“Il y a un mouvement irréversible vers le mesurage de la qualité des travaux”, A. Maugard

Après douze années (2009-2021) à la tête de Qualibat, Alain Maugard vient de passer la main à l’architecte Gérard Sénior. Auprès de Batiactu, il tire le bilan de cette dernière décennie, pour l’organisme qualificateur et plus généralement pour l’ensemble du secteur de la construction.

 

Batiactu : Que retenez-vous de vos douze années de mandat ?

 

Alain Maugard : J’ai bénéficié de l’héritage de Pierre Chemilliet à la tête de Qualibat. Il avait obtenu, avec l’accord des professionnels, la garantie de totale indépendance et d’impartialité de l’organisme dont le fonctionnement est contrôlé par le Cofrac. Cette situation permet une égalité de traitement pour toutes les entreprises, quelle que soit leur taille. Avec cette conviction que ce qui fait la qualité réelle d’une entreprise de bâtiment, c’est sa compétence technique, et non sa taille. J’ai récupéré et conservé cet esprit tout au long de mes trois mandats. Par ailleurs, la particularité de cet organisme, c’est qu’il a évolué en même temps que le secteur de la construction, et je crois même que sur certains points nous avons été initiateurs.

 

Batiactu : Quelles ont été les principales évolutions depuis 2009 ?

 

A.M. : Le premier grand évènement que je retiens, c’est bien sûr le Grenelle de l’environnement et ses suites. Le concept de bâtiment à énergie positive (Bépos) – qui devrait revenir au goût du jour dans le label qui accompagnera la RE2020 – a alors fait son apparition, avec cette idée qu’un bâti n’était pas seulement consommateur d’énergie, mais aussi producteur. Nous avons changé nos statuts pour en tenir compte. Le Grenelle a également lancé la dynamique qui débouchera sur la réglementation thermique 2012. Les acteurs ont ensuite rapidement compris qu’il fallait aussi s’attaquer aux consommations du parc existant, ce qui a fait germer l’idée du label Reconnu garant de l’environnement (RGE), initialement appelé Reconnu Grenelle de l’environnement.

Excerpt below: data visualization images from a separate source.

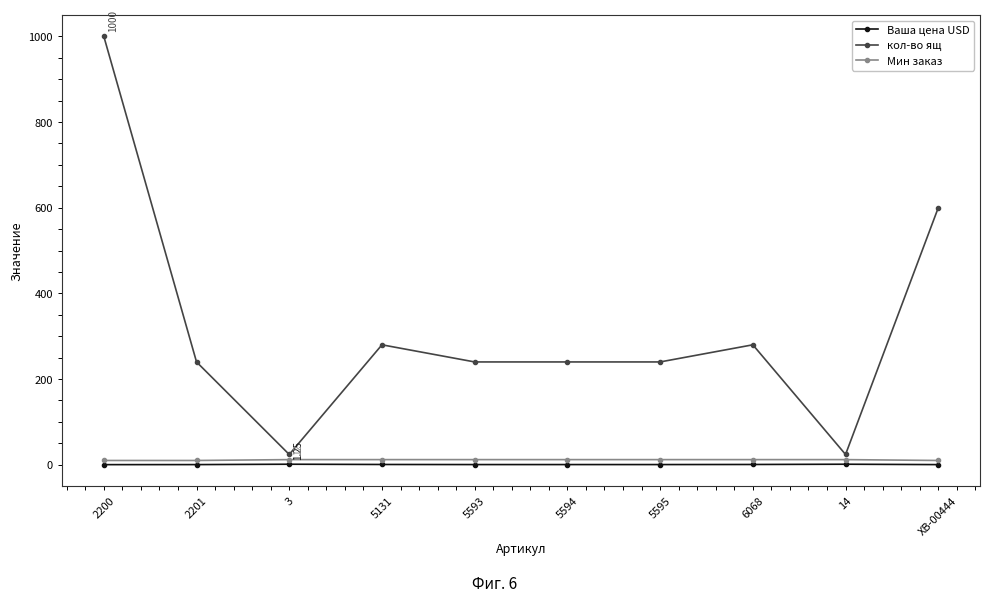

At which category does кол-во ящ reach its first local valley?

3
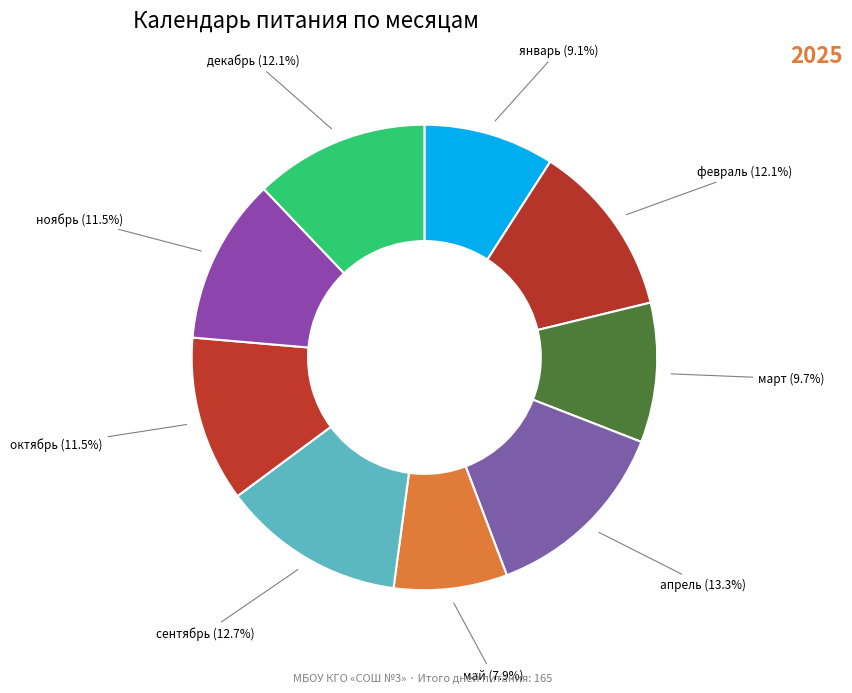

Is there any slice that represents more than half of the pie?

No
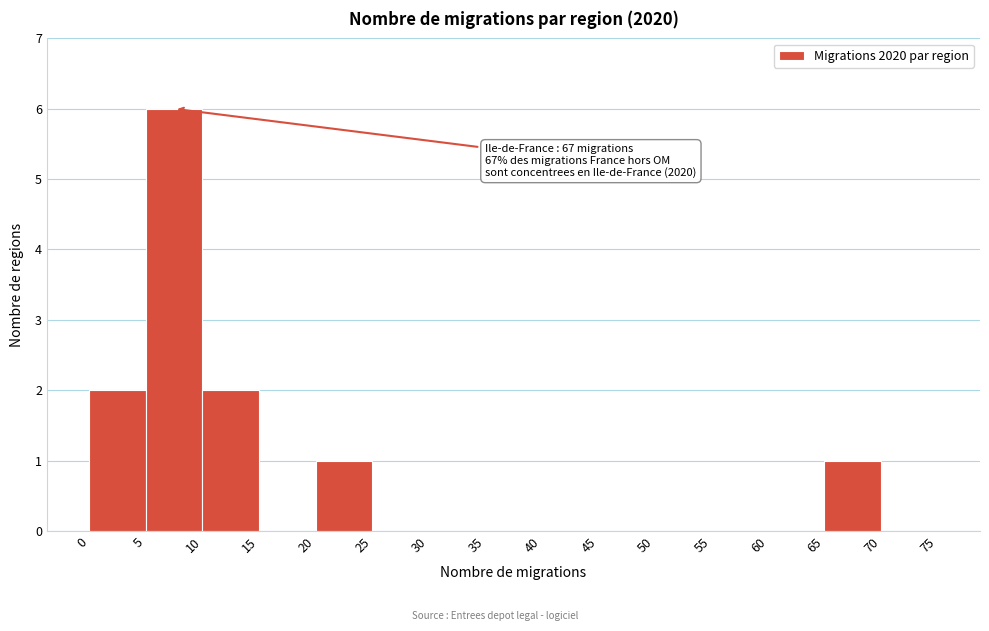

Which range on the x-axis has the tallest bar?

5 to 10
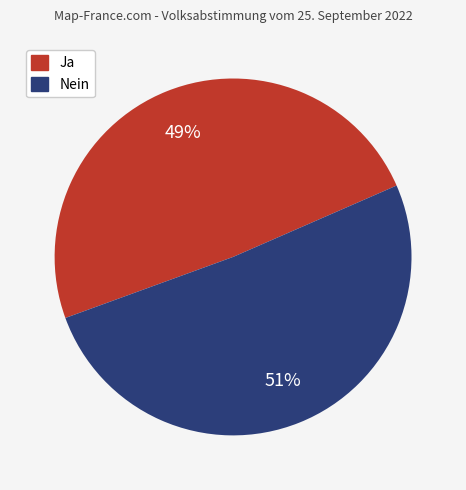

What is the ratio of the value at Nein to the value at Ja?

1.0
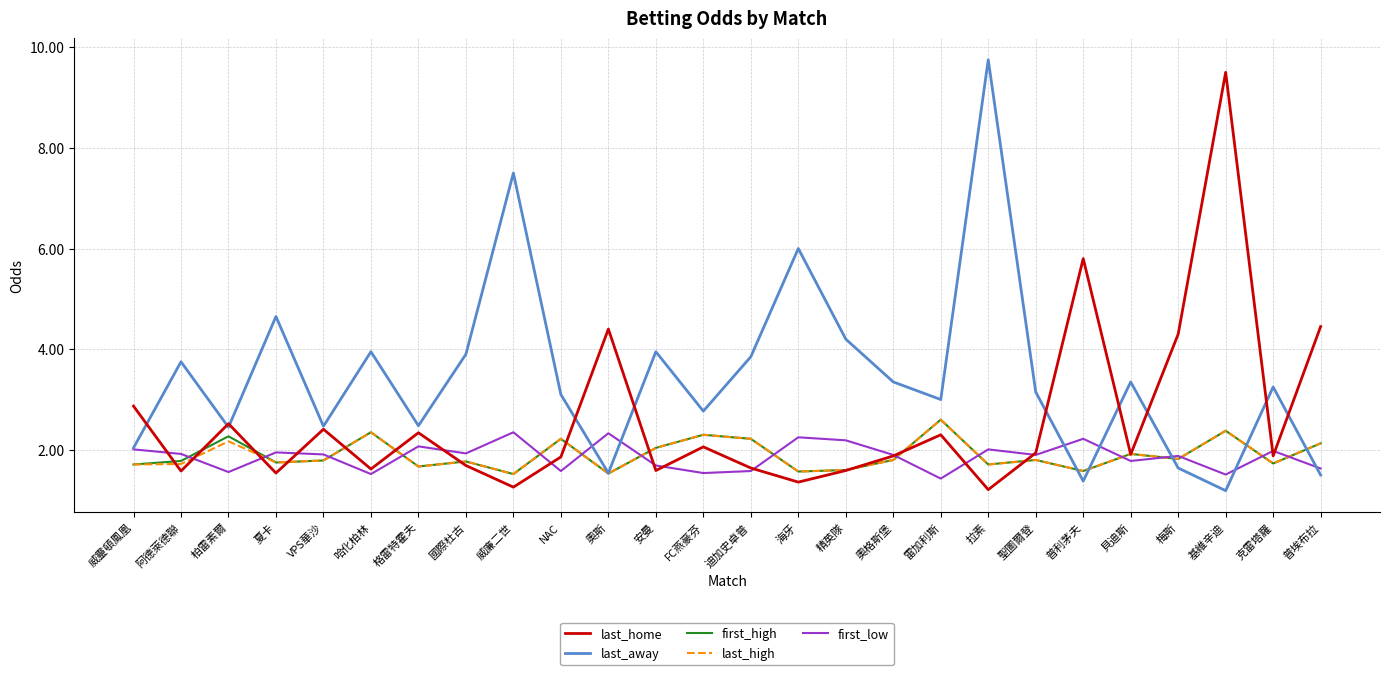

How many lines are shown in the chart?

5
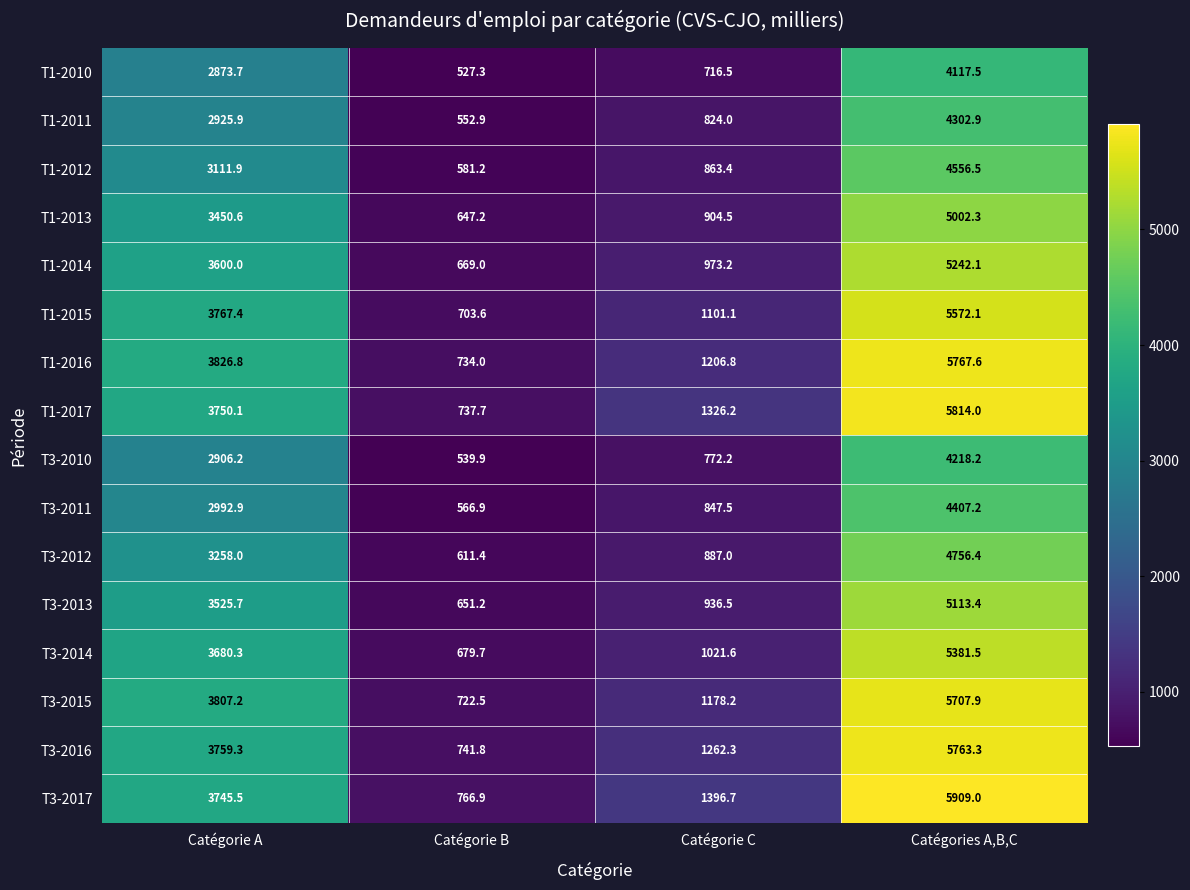

The T3-2016 series shows 1195.2 at Catégorie B. True or false?

False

Qualibat a été très actif sur la définition de ce que devait être le RGE, en faisant des propositions aux pouvoirs publics, notamment celle de l’éco-conditionnalité.

“Nous avions 30.000 qualifiés avant le RGE, nous sommes passés à plus de 60.000”

Batiactu : Quel raisonnement a amené à la création du label RGE ?

 

A.M. : Tout ce pan de la qualification RGE constitue une véritable mutation dans la qualification du secteur. Car nous ne sommes plus dans une situation entre professionnels, avec un maître d’ouvrage professionnel ; nous nous soucions de petits travaux effectués chez des particuliers non-sachants. D’où l’idée de l’audit, qui n’existait pas auparavant. Sur les grands chantiers, le maître d’ouvrage ou l’architecte effectuaient naturellement, en quelque sorte, l’audit et la réception des travaux. Pour le RGE, nous avons fait appel à des auditeurs professionnels, en changeant complètement d’échelle : nous avions 30.000 qualifiés avant le RGE, nous sommes passés à plus de 60.000. Sont en effet arrivées les entreprises artisanales. Ce dispositif a d’ailleurs fait l’objet de nouvelles améliorations ces derniers mois, dans le cadre du plan de rénovation énergétique des bâtiments.